TRECHO CITADO:
----------------------------------------
Thais argumenta que o carnaval em setembro "descaracteriza" a festa popular, mas endossa o coro de que o desfile em abril é um direito.
"Existem entidades que querem seguir nesse caminho, mas a maior parte das entidades que assinou esse manifesto no começo de abril tem a intenção de fazer agora, porque se não for fazer agora - e isso já não é mais uma possibilidade- a gente vai fazer no ano que vem, não em setembro", afirma.
"O problema é que agora a Prefeitura se coloca como dona desse modelo, e determina quando vai haver Carnaval e quando não vai haver Carnaval. Enquanto isso não é de responsabilidade da prefeitura. Quem define quando vai ter Carnaval são os protagonistas do carnaval que são os blocos, as escolas de samba. Quem faz a cultura e não quem faz a gestão do dinheiro que vem pra cultura. Isso não faz o menor sentido."
----------------------------------------
PERGUNTAS A RESPONDER:
1. Segundo o trecho sobre o Carnaval, quem define quando vai ter Carnaval?
2. Escreva a continuação do trecho sobre o Carnaval a partir da última frase apresentada.

CONTEÚDO DOS DADOS:
----------------------------------------
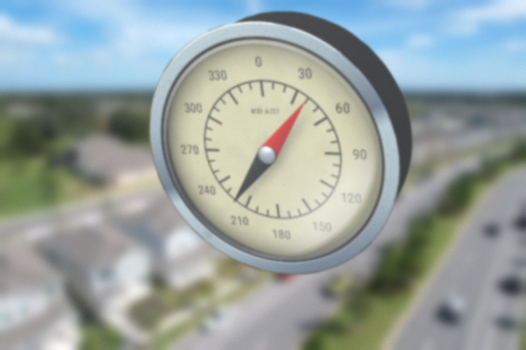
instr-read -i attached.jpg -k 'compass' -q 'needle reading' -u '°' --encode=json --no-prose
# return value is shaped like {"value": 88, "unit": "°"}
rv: {"value": 40, "unit": "°"}
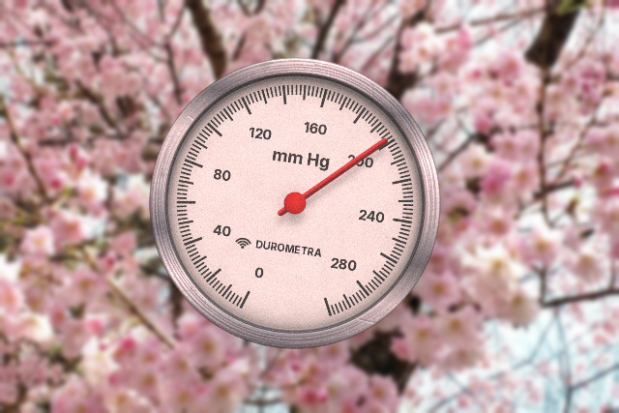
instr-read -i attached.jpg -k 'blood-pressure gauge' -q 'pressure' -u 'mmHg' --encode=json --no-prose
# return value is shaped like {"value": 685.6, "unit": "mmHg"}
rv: {"value": 198, "unit": "mmHg"}
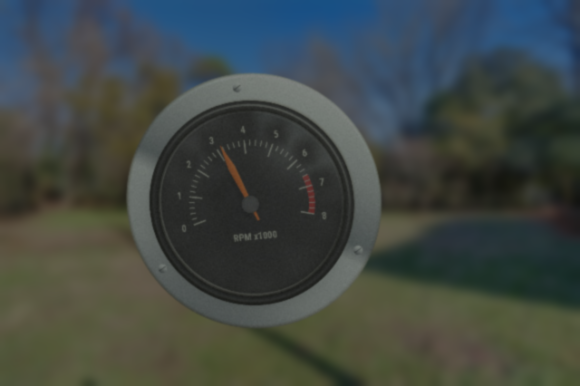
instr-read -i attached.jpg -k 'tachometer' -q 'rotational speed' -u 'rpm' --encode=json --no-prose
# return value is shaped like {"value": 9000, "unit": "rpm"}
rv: {"value": 3200, "unit": "rpm"}
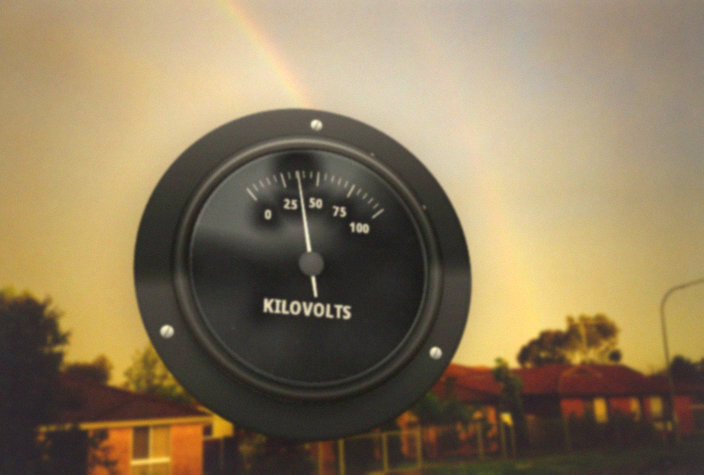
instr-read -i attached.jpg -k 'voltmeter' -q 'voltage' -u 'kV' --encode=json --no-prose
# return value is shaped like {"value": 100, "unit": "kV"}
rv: {"value": 35, "unit": "kV"}
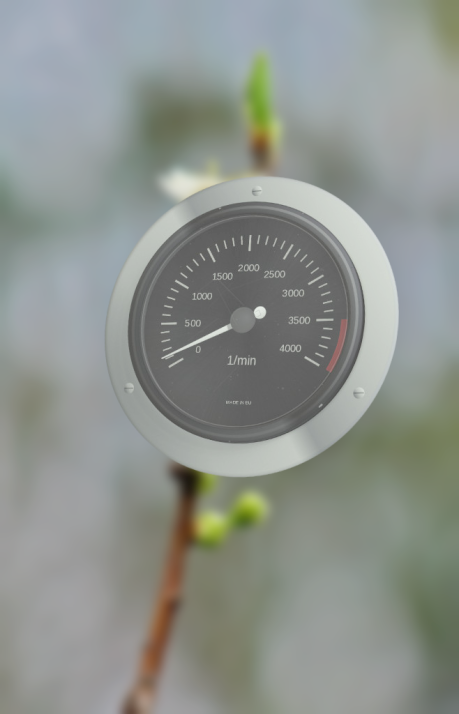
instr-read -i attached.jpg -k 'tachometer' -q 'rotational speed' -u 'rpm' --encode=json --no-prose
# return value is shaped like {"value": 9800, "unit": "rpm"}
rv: {"value": 100, "unit": "rpm"}
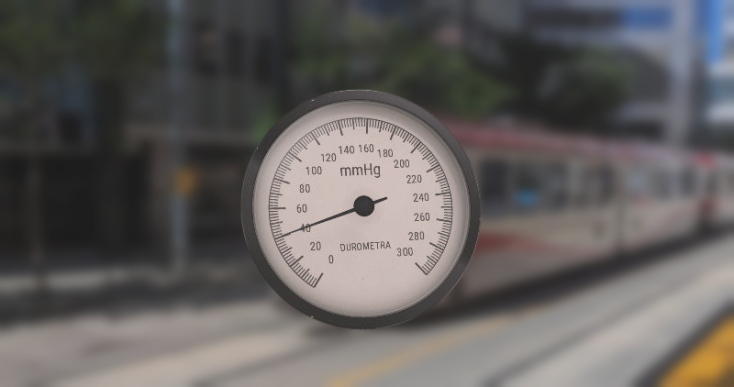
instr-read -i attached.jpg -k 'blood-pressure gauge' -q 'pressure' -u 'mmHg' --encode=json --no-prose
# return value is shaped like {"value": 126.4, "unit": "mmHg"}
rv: {"value": 40, "unit": "mmHg"}
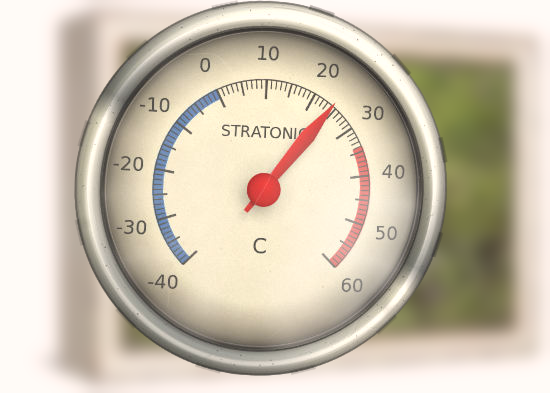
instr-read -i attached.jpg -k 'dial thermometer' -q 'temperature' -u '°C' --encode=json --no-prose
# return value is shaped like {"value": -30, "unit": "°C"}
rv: {"value": 24, "unit": "°C"}
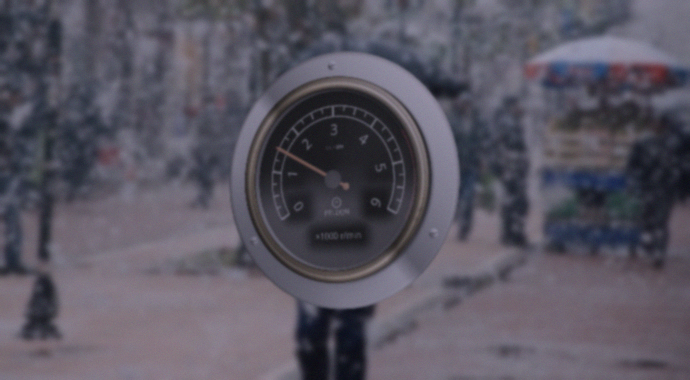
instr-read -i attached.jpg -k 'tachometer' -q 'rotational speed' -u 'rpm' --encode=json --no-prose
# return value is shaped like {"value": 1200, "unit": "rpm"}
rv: {"value": 1500, "unit": "rpm"}
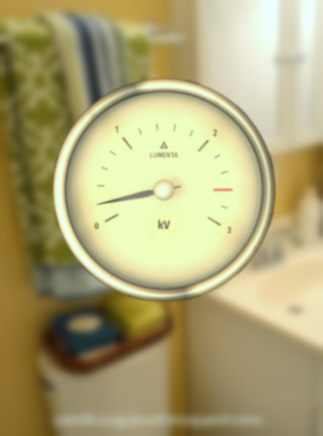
----------------------------------------
CONJUNTO DE RESPOSTAS:
1. Os protagonistas do carnaval, que são os blocos e as escolas de samba.

2.
O que a prefeitura diz
Em nota, a prefeitura afirmou ao iG que mantém "diálogo permanente" com blocos de carnaval e as entidades e que os representam, e lembrou que "o carnaval de rua deste ano foi cancelado pela gestão municipal, decisão antecipada pelos próprios dirigentes dos blocos, em função da nova variante Ômicrom e da impossibilidade de cumprir os protocolos sanitários vigentes à época diante da expectativa de público de 15 milhões de pessoas. O objetivo, repetimos, era e continua sendo manter a segurança de todos."
A administração municipal diz que não é possível realizar a festa de rua sem "grande esforço de organização", e diz que a remarcação do carnaval no sambódromo "demonstra de forma inequívoca que, quando não há intransigência e eventuais motivações ideológicas, o interesse público prevalece, os consensos são construídos e todos os setores da cidade de São Paulo são beneficiados."
Sobre os temores de uma eventual repressão, a Prefeitura confirmou o recebimento do ofício da Defensoria Pública e disse estranhar seu conteúdo "pois a gestão municipal nunca reprimiu e muito menos usou força desproporcional em nenhum evento público, tanto o é que o carnaval dos blocos de rua de São Paulo figura entre os maiores do Brasil e atrai pessoas de todas as regiões do país e do mundo."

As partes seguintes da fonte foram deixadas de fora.